We recently prototyped a module that simply plugs into your driver station. So simple. Use your analogue car with your WiFi controller (throttle).
I want to bring out a 10 amp version. I call it "chipping the track, not chipping the car".










Typical Aussie analogue driver station











Just plug in and race. It gets powered from the driver station




gene465 said:


> Nice controller if it can put 24 digital cars on a digital track. That would be something to see that many cars of a 2-4 lane track, strategy would really come into play! Thanks Gene



Strategy and timing. We've held test races with 3,6, 12 even 16 cars and its great even with just 2 or 3, fighting for the best line, your opponent(s) must work hard to overtake you and get back in the best line, just like 1:1 motorsport.
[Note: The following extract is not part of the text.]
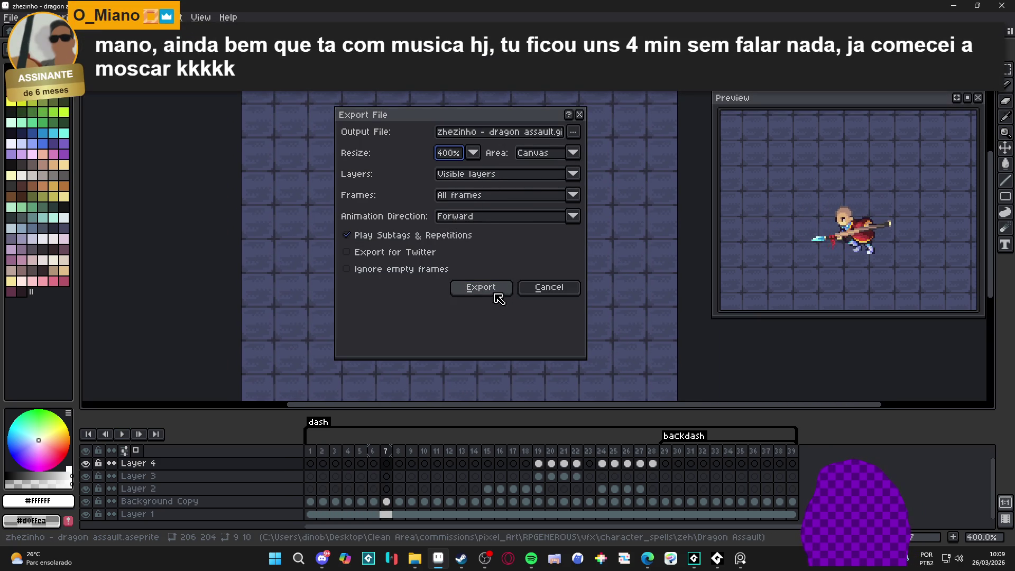
{"action": "left_click", "coordinate": [496, 292]}
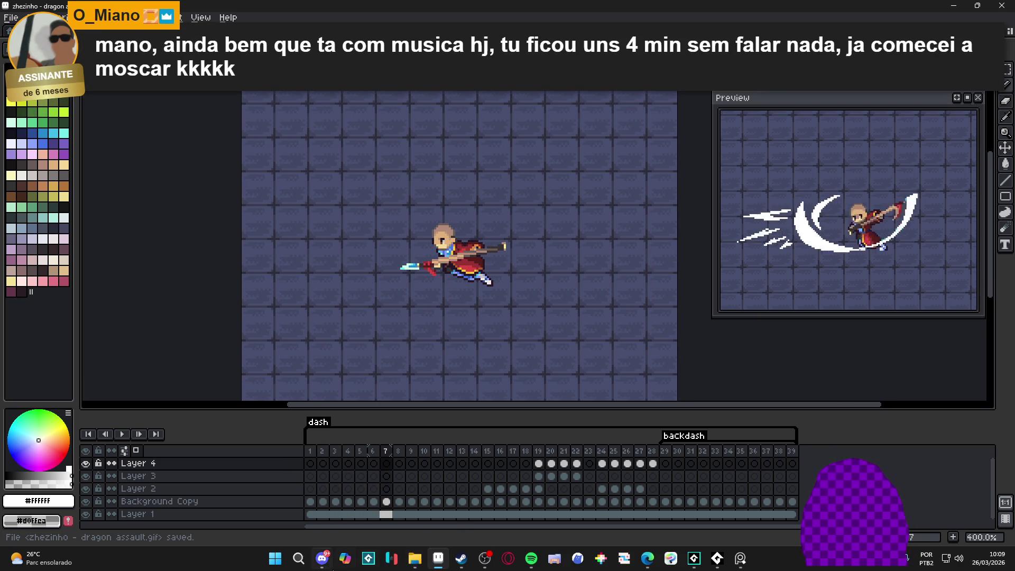
Glance at the Discord window, then switch over to File Explorer
{"action": "left_click", "coordinate": [322, 559]}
We have pitstops, virtual fuel (soon virtual tyre wear and simulated tank weight), penalties and a proposed function where each lane changer remembers every cars preferred lane and automatically switches for you. It has an optional on/off anti-collision function so no one can change lanes and collide with you. We have hardware in place on the car decoder for REAL traction control, just need to write the firmware.

Rick


----------



## BRS Hobbies (Feb 16, 2006)

Rick,

Does Scorpius have a ghost car mode where you can set the speed of the car and the car will randomly changes lanes?

Best regards,
Brian


----------



## injectorman (Oct 26, 2009)

Hi Brian.
We have planned a record, playback system, with auto calibration at every lane changer. The hardware is in place, and we will probably release the software about 6 months after release.

Rick


----------



## injectorman (Oct 26, 2009)

Heres from Video by Alan Smith at Nurnberg 2009, some Italian made 1/32 NSR Moslers running Scorpius wireless digital. Nurnberg is the worlds biggest toy trade fair. The Ninco lane changers have Scorpius wireless electronics.


----------



## AfxToo (Aug 29, 2003)

It's about time someone figured out how to put all the pieces together.
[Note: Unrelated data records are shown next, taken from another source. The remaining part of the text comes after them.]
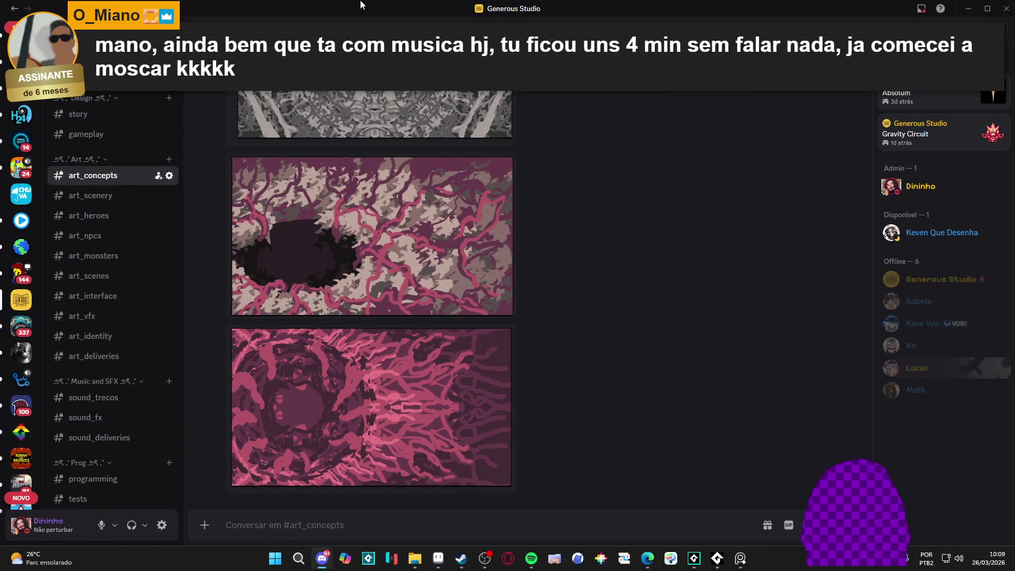
{"action": "key", "text": "alt+Tab"}
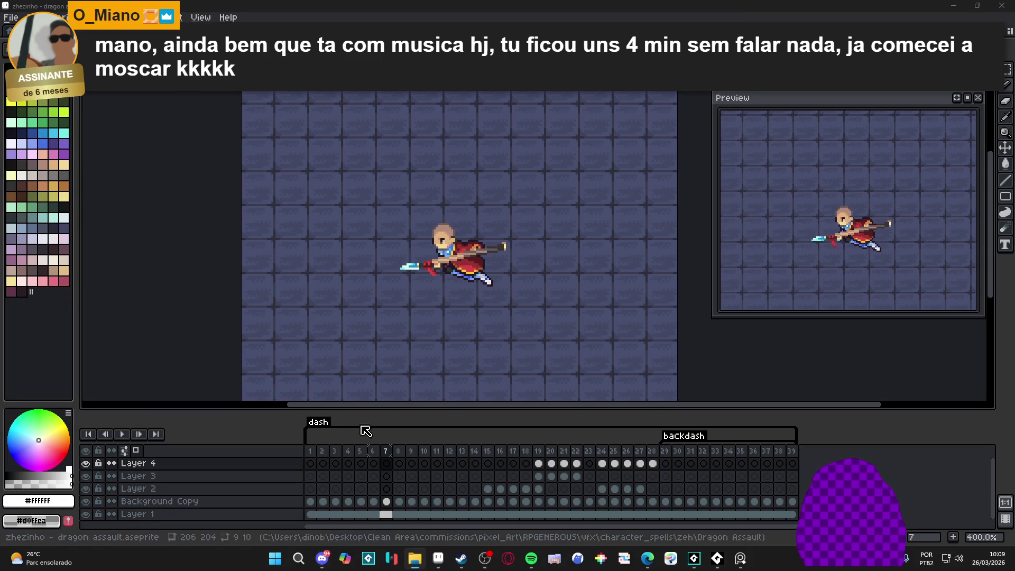
{"action": "key", "text": "alt+Tab"}
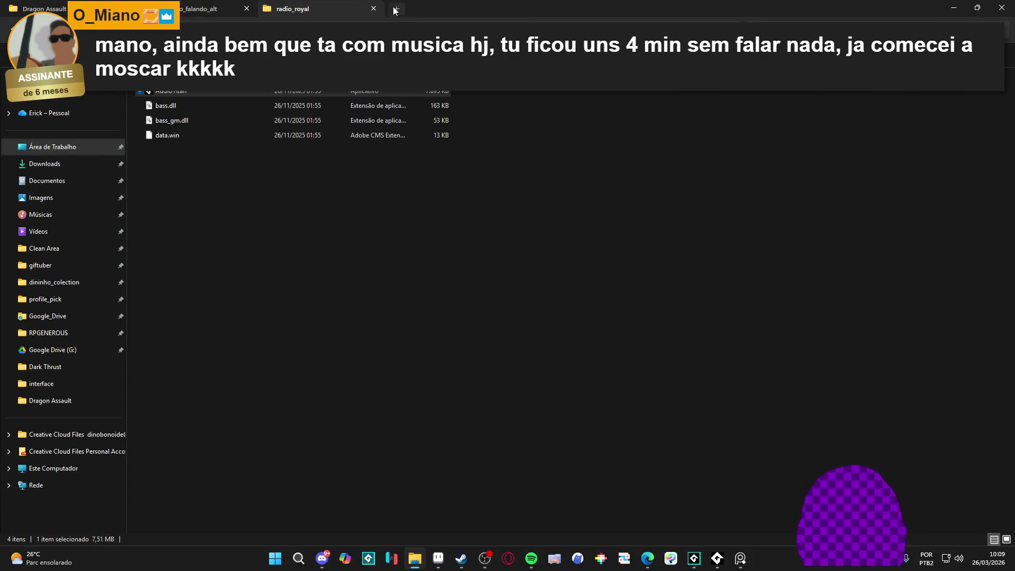
Browse Clean Area > RPGENEROUS and show the Dragon Assault folder as medium icons
{"action": "key", "text": "ctrl+t"}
I would classify this as evolutionary considering the fact that you can get a wireless or bluetooth gaming mouse for under $50 USD. All the bits and pieces needed to enable this type of technology in the slot car hobby has been sitting on the shelf waiting for someone with the motivation to package it all up into a compelling product.

Kudos for whomever is taking the plunge and doing the design and mashup to productize this. Great ideas and cool concepts are worthless without motivation, innovation, and a business model that makes it rewarding for the manufacturer.

A couple of points:

- 2.4 Mhz is the same band used by numerous other wireless devices, including wireless phones, computer mice, and your microwave oven. Hopefully someone is going to run this through FCC compliance and validation testing and do some level of compatibility testing. I would hate to see the outcome of a race decided by Bubba deciding to reheat his leftover burritos.

- The quality and effectiveness of any slot car controller is more dependent on its construction quality and serviceability than technology. It takes a lot of application knowledge and understanding of the demands of racers to build a world class controller. This fact does not change one iota with wireless or digital. If you want a world class controller, you'd better have a world class slot car racer in the development and testing loop. 

- Even though I'm a technologist, I am very wary of technology encroachment into the slot car hobby. You have to weigh the costs versus benefits, not just in dollars, but in terms of what it means to new adopters and increasing appeal and enjoyment of the hobby. 

- Does the technology solve a problem that cannot otherwise be solved, or is it simply replacement technology, a new way to do something that is currently done in another way? 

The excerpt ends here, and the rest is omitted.